AWS Quantum Technologies Blog
Applying classical benchmarking methodologies to create a principled quantum benchmark suite
In this post, we will discuss the current landscape of quantum benchmarking and introduce SupermarQ, Super.tech’s suite of application-based benchmarks designed to overcome the limitations of existing approaches. SupermarQ uses Amazon Braket for device-agnostic access to gate-based quantum processing units (QPUs), so benchmarks can highlight the heterogeneity of quantum computers and their various strengths in the Noisy Intermediate-Scale Quantum (NISQ) era and beyond.
Benchmarking: past and present
Creating benchmarks is a foundational aspect of the computing industry, as the emergence of new architectures requires new ways to measure and define performance. Looking back, the growth of computing in the 1970s and 1980s led to the creation of LINPACK and SPEC for benchmarking supercomputers and workstations [1][2]. The PARSEC benchmark suite was introduced in response to the proliferation of chip multiprocessors [3], and the explosion of machine learning applications led to the creation of MLPerf to benchmark performance between different models [4]. With the introduction of various quantum computing architectures, new benchmarks must be developed and tailored to these systems.
You may have faced a challenge when deciding on which QPU to run your application because the quantum industry has yet to adopt a de facto benchmark. Many attempts to describe quantum devices focus on metrics that are unrepresentative of holistic performance for real applications. Examples include (a) measurements of individual gate errors, qubit coherence times, or other low-level hardware properties, and (b) synthetic benchmarks that use random circuits to gauge hardware performance. While understanding the properties of individual gate operations is a critical component of a quantum computing (QC) system, it does not represent performance on applications. Similarly, synthetic benchmarks, while useful for providing insights into the theoretical computational power of a device [5], are also limited in their scalability and similarity to real-world applications. Typical quantum applications do not generally take the form of random quantum circuits, so they are not necessarily representative of useful workloads [6]. In addition, the computation required to verify the output of these benchmarks becomes intractable as the number of qubits increases.
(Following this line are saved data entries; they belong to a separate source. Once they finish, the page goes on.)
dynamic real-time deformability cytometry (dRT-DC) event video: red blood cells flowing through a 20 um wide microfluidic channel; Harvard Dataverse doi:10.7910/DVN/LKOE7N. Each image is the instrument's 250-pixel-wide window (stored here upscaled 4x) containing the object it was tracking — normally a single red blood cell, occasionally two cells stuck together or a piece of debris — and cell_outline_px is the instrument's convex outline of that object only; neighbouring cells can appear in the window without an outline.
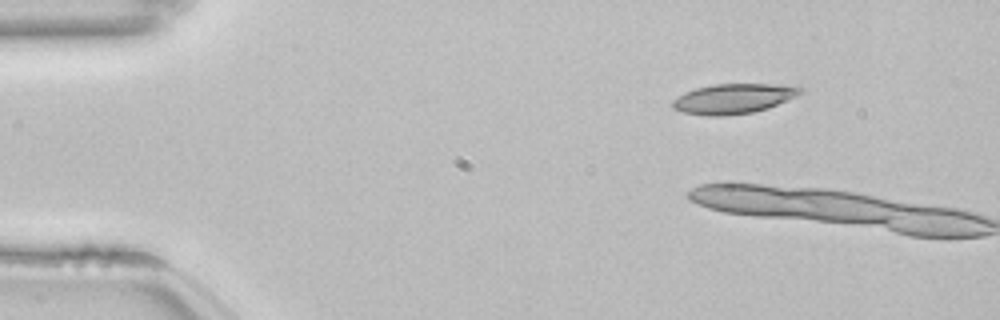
{"species": "common noctule bat (a hibernating species)", "species_latin": "Nyctalus noctula", "temperature_condition": "room temperature", "stored_images_in_passage": 3, "camera_frame_rate_fps": 3000, "um_per_image_px": 0.085, "animal": {"sex": "female", "body_mass_g": 22.7, "forearm_length_mm": 54.2}, "frame": {"image": 1, "passage_image": 1, "time_ms": 0.0, "image_size_px": [1000, 320], "cell_outline_px": [[804, 92], [788, 100], [768, 108], [752, 112], [724, 116], [704, 116], [684, 112], [672, 108], [672, 100], [684, 92], [696, 88], [712, 84], [800, 84], [804, 88]], "centroid_in_image_um": [62.41, 8.37], "position_along_channel_um": 22.6, "area_um2": 22.72}}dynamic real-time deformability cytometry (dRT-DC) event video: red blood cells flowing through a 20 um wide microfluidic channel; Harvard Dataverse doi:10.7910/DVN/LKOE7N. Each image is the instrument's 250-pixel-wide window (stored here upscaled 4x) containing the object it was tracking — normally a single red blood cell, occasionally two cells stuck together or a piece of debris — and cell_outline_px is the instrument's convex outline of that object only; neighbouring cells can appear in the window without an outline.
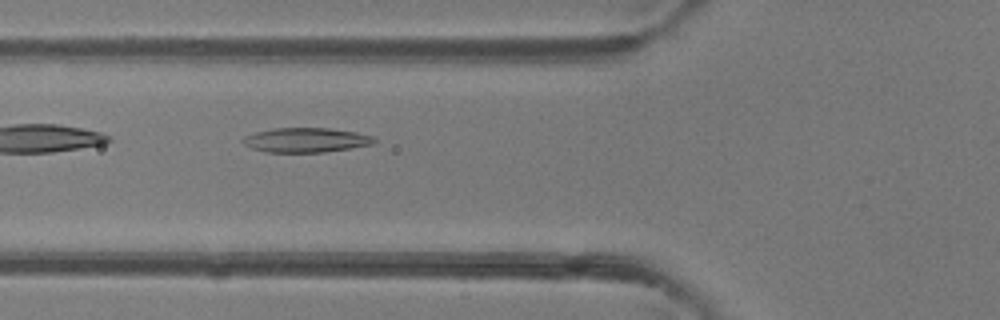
{"species": "common noctule bat (a hibernating species)", "species_latin": "Nyctalus noctula", "temperature_condition": "room temperature", "stored_images_in_passage": 36, "camera_frame_rate_fps": 3000, "um_per_image_px": 0.085, "animal": {"sex": "female"}, "frame": {"image": 1, "passage_image": 6, "time_ms": 1.667, "image_size_px": [1000, 320], "cell_outline_px": [[376, 144], [324, 152], [264, 152], [252, 148], [244, 144], [240, 140], [244, 136], [256, 132], [272, 128], [328, 128], [356, 132], [372, 136], [376, 140]], "centroid_in_image_um": [26.0, 11.9], "position_along_channel_um": 99.8, "area_um2": 18.84}}
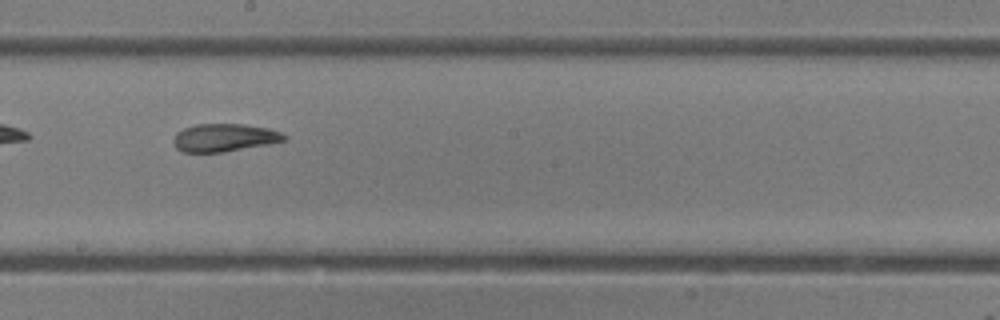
{"frame": {"image": 2, "passage_image": 15, "time_ms": 4.667, "image_size_px": [1000, 320], "cell_outline_px": [[288, 136], [284, 140], [268, 144], [224, 152], [180, 152], [176, 148], [172, 140], [176, 132], [184, 128], [196, 124], [244, 124], [268, 128], [280, 132]], "centroid_in_image_um": [19.03, 11.7], "position_along_channel_um": 229.2, "area_um2": 18.03}}
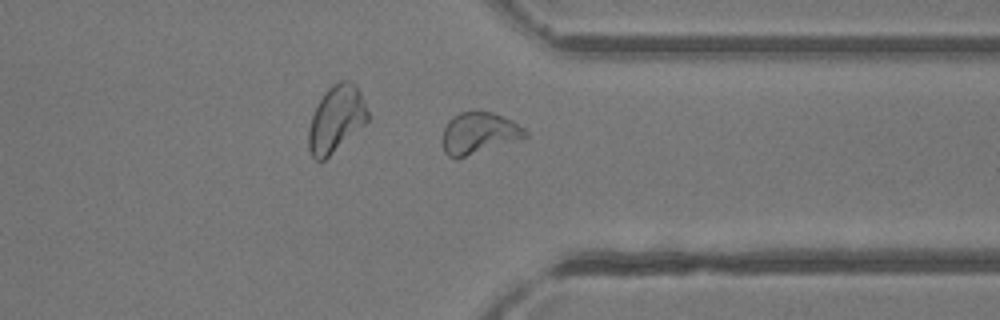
{"frame": {"image": 3, "passage_image": 25, "time_ms": 8.0, "image_size_px": [1000, 320], "cell_outline_px": [[528, 136], [456, 160], [448, 156], [444, 152], [444, 128], [448, 120], [452, 116], [460, 112], [476, 108], [492, 112], [512, 120], [524, 128], [528, 132]], "centroid_in_image_um": [40.69, 11.28], "position_along_channel_um": 370.7, "area_um2": 20.29}, "authors_computed_cell_mechanics": {"area_um2": 19.2185, "velocity_mm_per_s": 4.3055, "shape_relaxation_time_tau1_ms": 5.2823, "shape_relaxation_time_tau2_ms": 2.3507, "deformation_change_tau1": 0.1655, "deformation_change_tau2": 0.0881}}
Finally, capturing the general performance of a computational system within a single number can be very challenging and can lead to unintended consequences. For instance, in the history of classical benchmarking, there have been examples of compilers and microarchitectures that were optimized for scoring well on a specific benchmark but neglected functionality outside the scope of what was being tested [7]. Creating quantum computers that are effective at solving real-world problems is key to moving quantum computers out of the laboratory and into industry.
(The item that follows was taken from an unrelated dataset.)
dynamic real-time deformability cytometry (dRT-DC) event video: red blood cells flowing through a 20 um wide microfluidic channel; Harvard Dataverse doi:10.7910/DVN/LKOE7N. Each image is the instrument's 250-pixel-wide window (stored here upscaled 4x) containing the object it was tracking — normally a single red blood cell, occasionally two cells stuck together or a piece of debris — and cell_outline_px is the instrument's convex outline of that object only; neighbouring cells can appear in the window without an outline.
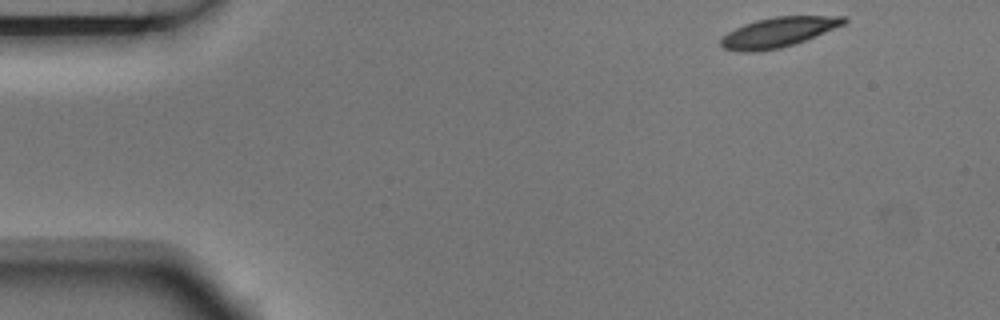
{"species": "Egyptian fruit bat (a non-hibernating species)", "species_latin": "Rousettus aegyptiacus", "temperature_condition": "room temperature", "stored_images_in_passage": 4, "camera_frame_rate_fps": 3000, "um_per_image_px": 0.085, "animal": {"sex": "male"}, "frame": {"image": 1, "passage_image": 1, "time_ms": 0.0, "image_size_px": [1000, 320], "cell_outline_px": [[848, 20], [844, 24], [796, 44], [780, 48], [756, 52], [740, 52], [724, 48], [720, 44], [720, 40], [728, 32], [744, 24], [756, 20], [776, 16], [844, 16]], "centroid_in_image_um": [66.15, 2.74], "position_along_channel_um": 18.9, "area_um2": 21.33}}
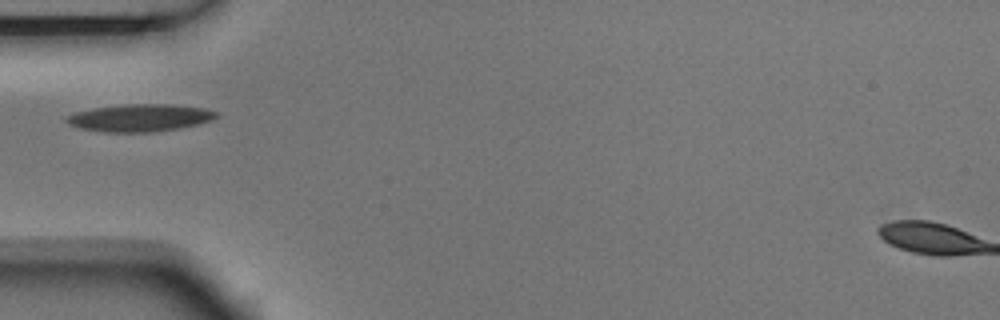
{"frame": {"image": 2, "passage_image": 4, "time_ms": 1.0, "image_size_px": [1000, 320], "cell_outline_px": [[220, 112], [212, 120], [196, 124], [176, 128], [152, 132], [104, 132], [80, 128], [68, 124], [64, 120], [64, 116], [76, 112], [92, 108], [124, 104], [172, 104], [204, 108]], "centroid_in_image_um": [11.84, 10.0], "position_along_channel_um": 73.2, "area_um2": 23.93}}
The case for application benchmarks
Benchmarks at the application-level provide a characterization of system performance with regard to a specific application. This is a more applicable cross-platform comparison to use cases than those at the circuit and gate level. Thanks to performance measurements at the application-level, such as ground state energy or approximation ratio, application benchmarks make cross-platform comparisons between different quantum architectures and classical approaches more straightforward. This is an important attribute, since the crossover point between the best classical and quantum approaches shifts with every advance in algorithms, software, and hardware. Certain application benchmarks also have a level of scalability not present in benchmarks that rely on circuit simulation or other exponentially scaling classical computations to obtain the ideal output. When well designed, these particular applications are efficiently verifiable by classical computers, even at high qubit counts. For example, when applying an error correcting code, the input and output states are identical (in an ideal, noiseless scenario) and therefore the fidelity of the execution can be measured without requiring expensive circuit simulation.
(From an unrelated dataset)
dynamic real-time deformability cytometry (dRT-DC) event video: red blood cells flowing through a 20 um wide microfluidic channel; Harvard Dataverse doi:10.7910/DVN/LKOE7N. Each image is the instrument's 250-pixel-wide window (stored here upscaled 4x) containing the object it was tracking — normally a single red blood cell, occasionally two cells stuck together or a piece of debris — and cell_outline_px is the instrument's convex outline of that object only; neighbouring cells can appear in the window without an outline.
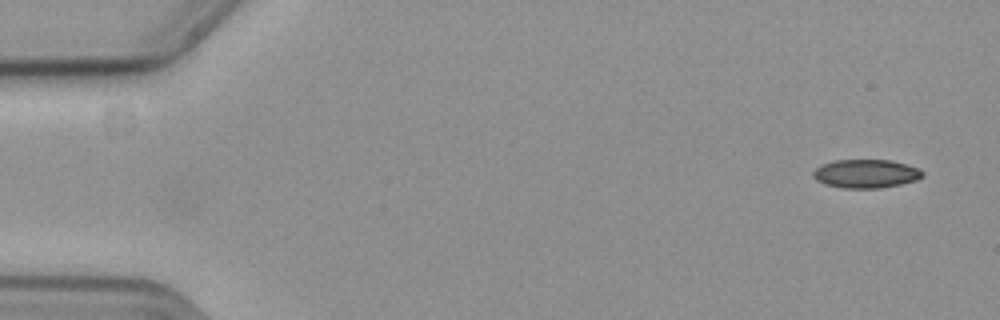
{"species": "common noctule bat (a hibernating species)", "species_latin": "Nyctalus noctula", "temperature_condition": "cold", "stored_images_in_passage": 2, "camera_frame_rate_fps": 3000, "um_per_image_px": 0.085, "animal": {"sex": "female", "body_mass_g": 19.3, "forearm_length_mm": 54.1}, "frame": {"image": 1, "passage_image": 1, "time_ms": 0.0, "image_size_px": [1000, 320], "cell_outline_px": [[924, 176], [916, 180], [900, 184], [880, 188], [844, 188], [824, 184], [816, 180], [812, 176], [812, 172], [820, 164], [832, 160], [892, 160], [908, 164], [920, 168], [924, 172]], "centroid_in_image_um": [73.6, 14.75], "position_along_channel_um": 11.4, "area_um2": 18.5}}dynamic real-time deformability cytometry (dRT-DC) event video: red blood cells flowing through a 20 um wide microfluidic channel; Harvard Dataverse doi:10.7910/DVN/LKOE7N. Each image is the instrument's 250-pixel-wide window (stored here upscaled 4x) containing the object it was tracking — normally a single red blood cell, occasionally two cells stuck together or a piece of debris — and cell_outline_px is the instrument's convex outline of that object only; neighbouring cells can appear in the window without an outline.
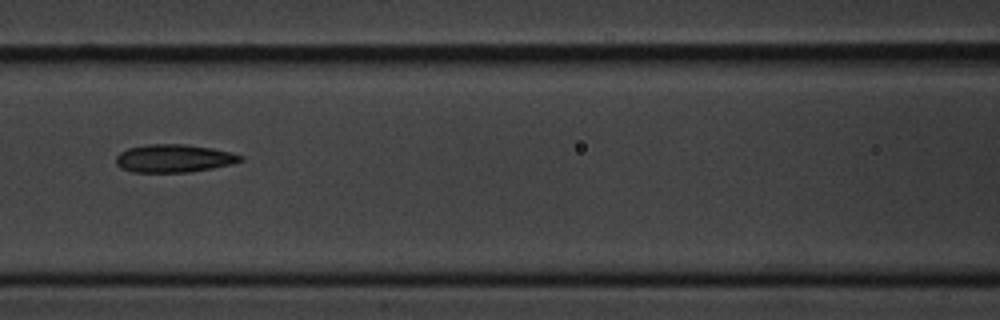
{"species": "common noctule bat (a hibernating species)", "species_latin": "Nyctalus noctula", "temperature_condition": "cold", "stored_images_in_passage": 15, "camera_frame_rate_fps": 3000, "um_per_image_px": 0.085, "animal": {"sex": "male", "body_mass_g": 20.1, "forearm_length_mm": 53.5}, "frame": {"image": 1, "passage_image": 7, "time_ms": 8.0, "image_size_px": [1000, 320], "cell_outline_px": [[244, 160], [232, 164], [212, 168], [188, 172], [132, 172], [120, 168], [116, 164], [116, 156], [120, 152], [128, 148], [148, 144], [184, 144], [212, 148], [232, 152], [244, 156]], "centroid_in_image_um": [14.79, 13.46], "position_along_channel_um": 151.8, "area_um2": 20.4}}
Employing not one, but a suite of application benchmarks gives insight into performance across a range of potential use cases. Applications differ in the amount and kind of resources they require, so testing a basket of applications stresses different aspects of the hardware. Such an approach gives a more realistic representation of potential workloads for the QC.
Recent works within the quantum computer architecture community have taken the first steps towards application benchmarking. With the variety of QC architectures today – superconducting, trapped ion, cold atom, photonic, spin-based – initial architectural comparisons between these implementations have revealed the impact that qubit connectivity, native gate operations, and error rates can have on program execution [8][9]. However, these attempts at cross-platform comparisons have been limited to a handful of applications that do not always represent the workloads we expect to run on QPUs in the near future.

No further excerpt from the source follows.